Obviously no one will care as the impression most Australian’s seem to have of welfare is that everyone on it is selfishly lazy and a burden on the community, despite the fact that any welfare is spent within whatever area the recipient lives in and so therefore contributing to the business’s income and employment of staff at those businesses. Abolish all welfare and each community will simply have less money spent within it, besides the obvious increase in poverty, homelessness, crime etc. So demonising welfare and portraying it as a waste of money, a burden on the community does not make economic sense to me. Though anyone who believes they work hard and are regularly resentful of the inescapable fact of paying taxes will certainly disagree despite any recognition of the way welfare spreads money throughout communities and contributes to the economy.
This BasicCard approach will recieve a lot of support, yet I can only see how demeaning it may be for those on welfare (whether they are the ‘deserving’ welfare recievers or those ‘lazy partiers’ the right wingers love to hate), and that it excarbates the dislocation those welfare recipients feel from society. And for arguably no real benefit to anyone.
Dear Bernard,
Many thanks for your article. Perhaps you could clarify one point.
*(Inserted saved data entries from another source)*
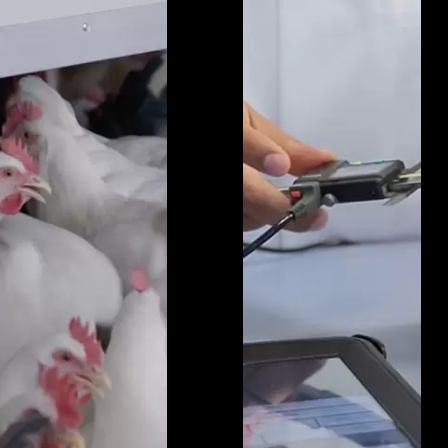
all
e
rs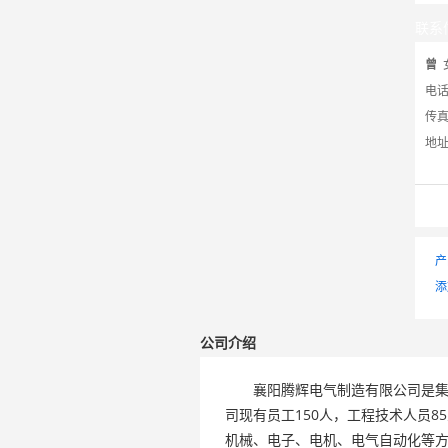
联系
曾
电
传
地
产
添
公司介绍
襄阳腾辉电气制造有限公司是集各
司现有员工150人，工程技术人员
机械、电子、电机、电气自动化等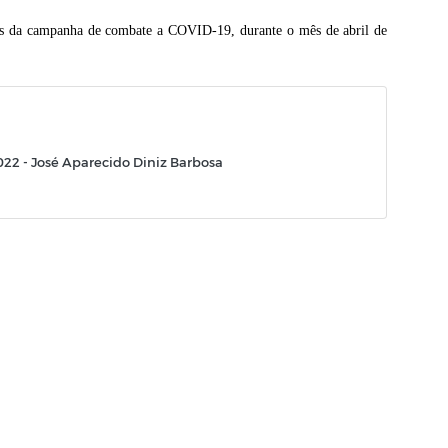
us da campanha de combate a COVID-19, durante o mês de abril de
22 - José Aparecido Diniz Barbosa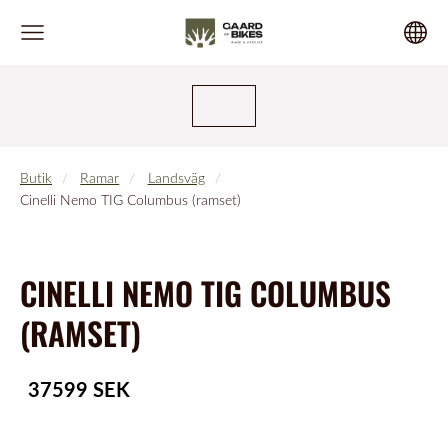
Butik
Ramar
Landsväg
Cinelli Nemo TIG Columbus (ramset)
CINELLI NEMO TIG COLUMBUS
(RAMSET)
37599 SEK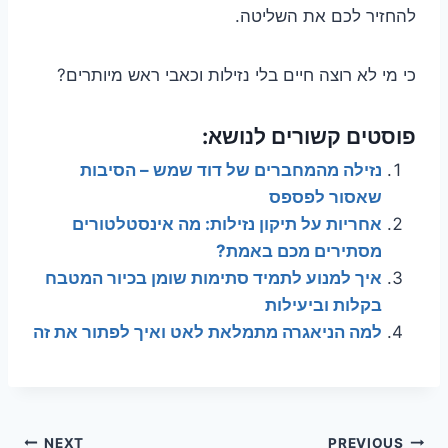
להחזיר לכם את השליטה.
כי מי לא רוצה חיים בלי נזילות וכאבי ראש מיותרים?
פוסטים קשורים לנושא:
נזילה מהמחברים של דוד שמש – הסיבות
שאסור לפספס
אחריות על תיקון נזילות: מה אינסטלטורים
מסתירים מכם באמת?
איך למנוע לתמיד סתימות שומן בכיור המטבח
בקלות וביעילות
למה הניאגרה מתמלאת לאט ואיך לפתור את זה
NEXT
PREVIOUS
My understanding is that if income Management were to be rolled out across Australia it would still only apply to parents where the safety of children is considered to be at risk.
In the NT ALL Aboriginal prople living in prescribed areas who are receiving wefare payments are Income Managed, whether or not they are caring for children.
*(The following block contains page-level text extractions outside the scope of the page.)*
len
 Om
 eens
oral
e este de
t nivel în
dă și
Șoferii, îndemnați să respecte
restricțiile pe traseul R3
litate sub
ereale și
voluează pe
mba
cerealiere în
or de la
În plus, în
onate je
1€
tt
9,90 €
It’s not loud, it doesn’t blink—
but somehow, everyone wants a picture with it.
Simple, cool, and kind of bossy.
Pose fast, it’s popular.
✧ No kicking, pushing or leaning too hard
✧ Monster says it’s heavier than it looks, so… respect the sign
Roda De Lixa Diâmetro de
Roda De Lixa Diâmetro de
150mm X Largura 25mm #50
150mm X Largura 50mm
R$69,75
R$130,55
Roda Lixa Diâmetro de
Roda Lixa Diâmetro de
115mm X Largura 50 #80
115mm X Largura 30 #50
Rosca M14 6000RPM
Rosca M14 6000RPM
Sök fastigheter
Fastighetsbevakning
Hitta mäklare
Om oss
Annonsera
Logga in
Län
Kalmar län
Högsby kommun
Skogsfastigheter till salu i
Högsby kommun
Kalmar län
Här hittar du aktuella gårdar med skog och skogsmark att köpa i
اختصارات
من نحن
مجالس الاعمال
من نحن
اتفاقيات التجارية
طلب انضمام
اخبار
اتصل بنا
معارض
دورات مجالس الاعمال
I fail to see the justification for the continuation of Income Management in the NT in this form simply because other parts of Australia will be forced onto a similar system aimed at parents whose children may be at risk. Could you please explain the logic of this.
If this has worked for indigenous communities then obviously it should be extended to the general community. Parents and gaurdians who abuse alcohol or gamble excessively are not identifiable by skin colour, nor are they identifiable by whether or not they are on welfare. But if we can help families to stand up to those who destroy themselves and their family with drugs and gambling then we should do it, regardless of race, creed or economic circumtsances.
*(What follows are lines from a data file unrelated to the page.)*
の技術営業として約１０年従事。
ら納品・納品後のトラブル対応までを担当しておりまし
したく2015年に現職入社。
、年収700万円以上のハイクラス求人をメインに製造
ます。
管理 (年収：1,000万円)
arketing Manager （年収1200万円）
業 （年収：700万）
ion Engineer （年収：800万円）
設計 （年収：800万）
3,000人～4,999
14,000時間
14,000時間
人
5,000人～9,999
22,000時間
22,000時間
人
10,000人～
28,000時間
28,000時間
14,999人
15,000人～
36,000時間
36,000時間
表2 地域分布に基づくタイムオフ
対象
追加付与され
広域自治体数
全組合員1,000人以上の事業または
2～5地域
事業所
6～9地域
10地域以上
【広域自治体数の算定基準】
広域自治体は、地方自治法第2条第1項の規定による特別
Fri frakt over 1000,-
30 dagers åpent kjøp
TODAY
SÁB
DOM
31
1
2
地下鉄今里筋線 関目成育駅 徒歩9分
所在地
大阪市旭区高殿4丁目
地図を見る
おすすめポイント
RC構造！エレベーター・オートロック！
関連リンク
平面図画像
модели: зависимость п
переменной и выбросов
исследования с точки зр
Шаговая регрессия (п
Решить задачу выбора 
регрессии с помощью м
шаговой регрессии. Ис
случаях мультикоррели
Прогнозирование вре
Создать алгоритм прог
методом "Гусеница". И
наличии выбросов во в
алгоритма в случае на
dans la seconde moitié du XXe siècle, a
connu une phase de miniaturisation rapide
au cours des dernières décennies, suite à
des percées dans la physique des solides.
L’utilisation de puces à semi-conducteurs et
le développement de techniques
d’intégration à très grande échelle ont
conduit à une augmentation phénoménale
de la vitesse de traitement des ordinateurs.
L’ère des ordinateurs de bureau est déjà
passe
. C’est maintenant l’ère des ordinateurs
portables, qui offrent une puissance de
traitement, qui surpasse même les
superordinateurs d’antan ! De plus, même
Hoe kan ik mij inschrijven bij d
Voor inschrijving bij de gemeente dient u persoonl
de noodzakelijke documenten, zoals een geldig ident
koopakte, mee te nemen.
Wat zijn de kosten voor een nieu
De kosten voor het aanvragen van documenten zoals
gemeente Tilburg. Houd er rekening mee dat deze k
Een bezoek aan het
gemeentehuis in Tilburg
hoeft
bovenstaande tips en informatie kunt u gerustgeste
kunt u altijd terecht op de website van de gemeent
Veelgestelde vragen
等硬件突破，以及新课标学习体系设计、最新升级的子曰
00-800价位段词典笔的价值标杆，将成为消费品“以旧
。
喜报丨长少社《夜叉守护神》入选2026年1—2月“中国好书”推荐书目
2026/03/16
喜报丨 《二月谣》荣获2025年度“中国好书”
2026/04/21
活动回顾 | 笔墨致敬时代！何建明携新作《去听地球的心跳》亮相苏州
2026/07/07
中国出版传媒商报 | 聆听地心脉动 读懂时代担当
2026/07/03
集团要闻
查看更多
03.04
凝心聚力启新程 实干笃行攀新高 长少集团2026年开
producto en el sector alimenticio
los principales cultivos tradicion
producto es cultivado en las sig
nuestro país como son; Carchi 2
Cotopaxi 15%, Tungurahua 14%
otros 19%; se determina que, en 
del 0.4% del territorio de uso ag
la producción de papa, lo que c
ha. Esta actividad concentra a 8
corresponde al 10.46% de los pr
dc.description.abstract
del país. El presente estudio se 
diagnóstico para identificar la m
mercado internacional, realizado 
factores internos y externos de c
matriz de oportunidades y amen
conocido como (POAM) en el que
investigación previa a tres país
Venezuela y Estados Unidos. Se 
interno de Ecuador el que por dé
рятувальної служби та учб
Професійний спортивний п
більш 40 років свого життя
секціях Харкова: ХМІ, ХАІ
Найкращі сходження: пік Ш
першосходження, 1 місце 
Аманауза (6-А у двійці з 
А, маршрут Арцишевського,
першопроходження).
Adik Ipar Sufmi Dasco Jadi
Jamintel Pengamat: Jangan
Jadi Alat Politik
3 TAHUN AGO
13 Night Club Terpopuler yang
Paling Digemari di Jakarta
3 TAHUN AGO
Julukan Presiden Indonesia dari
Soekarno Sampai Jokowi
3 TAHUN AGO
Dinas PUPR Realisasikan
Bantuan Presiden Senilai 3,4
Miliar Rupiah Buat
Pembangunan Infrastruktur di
Now how can we deal with the financially well-off drug or gambling addicted lawyers, doctors, politicians, public servants, garbos, welders, motor mechanics, journalists etc who make their childrens’ lives hell?
I couldn’t give a stuff about the intervention being racially discriminatory but my libertarian instincts don’t run to respecting the right of one’s children to be useless junkies or other people to be unemployed burdens on the employed when a bit of the rough and ready heavy handedness which is the best that we can manage in criminal law and other mean of social control might at least jolt a few in the right direction.
Sorry Jaded John your argument won’t bear the weight you try to put on it. People spending welfare money may contribute to a depressed economy as a good war does or building pyramids but it doesn’t actually get over the simple fact that it involves enabling people who aren’t working (contributing to the GDP anyway) to spend at the expense of what people who are productive, or at least employed, might otherwise have been able to spend or save.
So Bravo to our courageous government of the Left. Let’s hope the Lower Orders (sorry Underclass – or should I say Permanently Disadvantaged Often Through No Fault of Their Own) can be brought into line even if bringing drunken Aborigines into line has proved a hopeless venture.